EXERCISE TEXT -
In contrast, if pent-up downloads in servers and routers must wait on the parameters afforded by low-speed access lines, congestion will mount and reside internal to the cloud for far longer periods of time, leading to time outs and the escalating syndrome of effects that that involves. Namely re-transmissions of the same downloads multiple times, which only serves to exacerbate the situation further.

Accordinaly, such accumulation will work towards the detriment of the overall when download speeds, as a function of access line speed, are too slow and restrictive. More so than if end users were capable of receiving the downloads all at once, making more room in the core, as it were.

But even when higher speed access lines are good in this respect, for the moment, they will present a growing chore for the backbone once they begin to multiply in numbers, and present the potential for the core to undergo a form of implosion.

All of this points to the fact that as traffic levels increase due to any of the improvements we've been discussing in this thread (at any stage of a link's existence), there must be a balanced set of conditions in place, which requires a constant effort to "tune" the 'net and all of its constituent parts. IOW, there needs to be someone in charge of the design work... even if only done on a dynamic basis through a set of modeling and provisioning tools on a distributed basis. In a meteorological tracking sense, of course. That would help immensely. Don't you think? We're not that far from such an eventuality, IMO... since the weather stations are now in place to begin tracking the storms. How to re-act or pro-act to them? Well, that's another story.

MATERIAL SUPPLIED -
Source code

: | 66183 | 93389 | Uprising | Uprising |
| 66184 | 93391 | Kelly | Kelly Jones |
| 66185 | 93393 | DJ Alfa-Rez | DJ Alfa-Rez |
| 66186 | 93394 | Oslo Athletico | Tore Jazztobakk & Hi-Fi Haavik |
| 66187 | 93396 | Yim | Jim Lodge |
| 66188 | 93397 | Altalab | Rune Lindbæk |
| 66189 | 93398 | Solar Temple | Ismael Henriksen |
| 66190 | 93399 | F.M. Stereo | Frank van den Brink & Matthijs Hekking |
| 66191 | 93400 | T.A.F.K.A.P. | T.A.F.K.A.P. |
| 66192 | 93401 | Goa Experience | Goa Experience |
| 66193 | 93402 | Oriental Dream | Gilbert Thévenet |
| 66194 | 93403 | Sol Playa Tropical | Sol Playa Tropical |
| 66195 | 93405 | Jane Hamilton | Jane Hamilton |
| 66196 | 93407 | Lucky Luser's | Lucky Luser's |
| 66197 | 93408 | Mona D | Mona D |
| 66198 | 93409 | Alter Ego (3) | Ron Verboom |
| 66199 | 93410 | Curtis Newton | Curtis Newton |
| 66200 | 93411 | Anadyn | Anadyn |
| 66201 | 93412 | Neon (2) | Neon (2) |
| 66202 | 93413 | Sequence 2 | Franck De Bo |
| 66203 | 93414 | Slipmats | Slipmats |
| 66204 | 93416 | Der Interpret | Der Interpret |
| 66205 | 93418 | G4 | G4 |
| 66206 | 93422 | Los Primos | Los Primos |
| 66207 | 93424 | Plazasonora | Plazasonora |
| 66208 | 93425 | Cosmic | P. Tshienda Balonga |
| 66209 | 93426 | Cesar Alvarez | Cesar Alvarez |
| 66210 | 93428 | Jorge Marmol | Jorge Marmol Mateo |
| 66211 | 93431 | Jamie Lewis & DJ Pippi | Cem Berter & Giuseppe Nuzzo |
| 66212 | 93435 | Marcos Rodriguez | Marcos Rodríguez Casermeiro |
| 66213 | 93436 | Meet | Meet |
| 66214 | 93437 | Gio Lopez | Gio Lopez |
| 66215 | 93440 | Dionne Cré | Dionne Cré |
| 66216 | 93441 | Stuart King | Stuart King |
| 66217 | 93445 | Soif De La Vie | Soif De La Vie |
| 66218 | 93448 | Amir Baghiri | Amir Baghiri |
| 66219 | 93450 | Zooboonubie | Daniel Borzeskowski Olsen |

WHAT IS NEEDED -
Answer these from the network congestion text:
(a) What does the text say the time outs lead to, which makes the situation worse?
(b) What could happen to the core once higher speed access lines begin to multiply in numbers?
(c) According to the writer, what is now in place to begin tracking the storms?

SOLUTION -
(a) Re-transmissions of the same downloads multiple times.
(b) The core could undergo a form of implosion.
(c) The weather stations.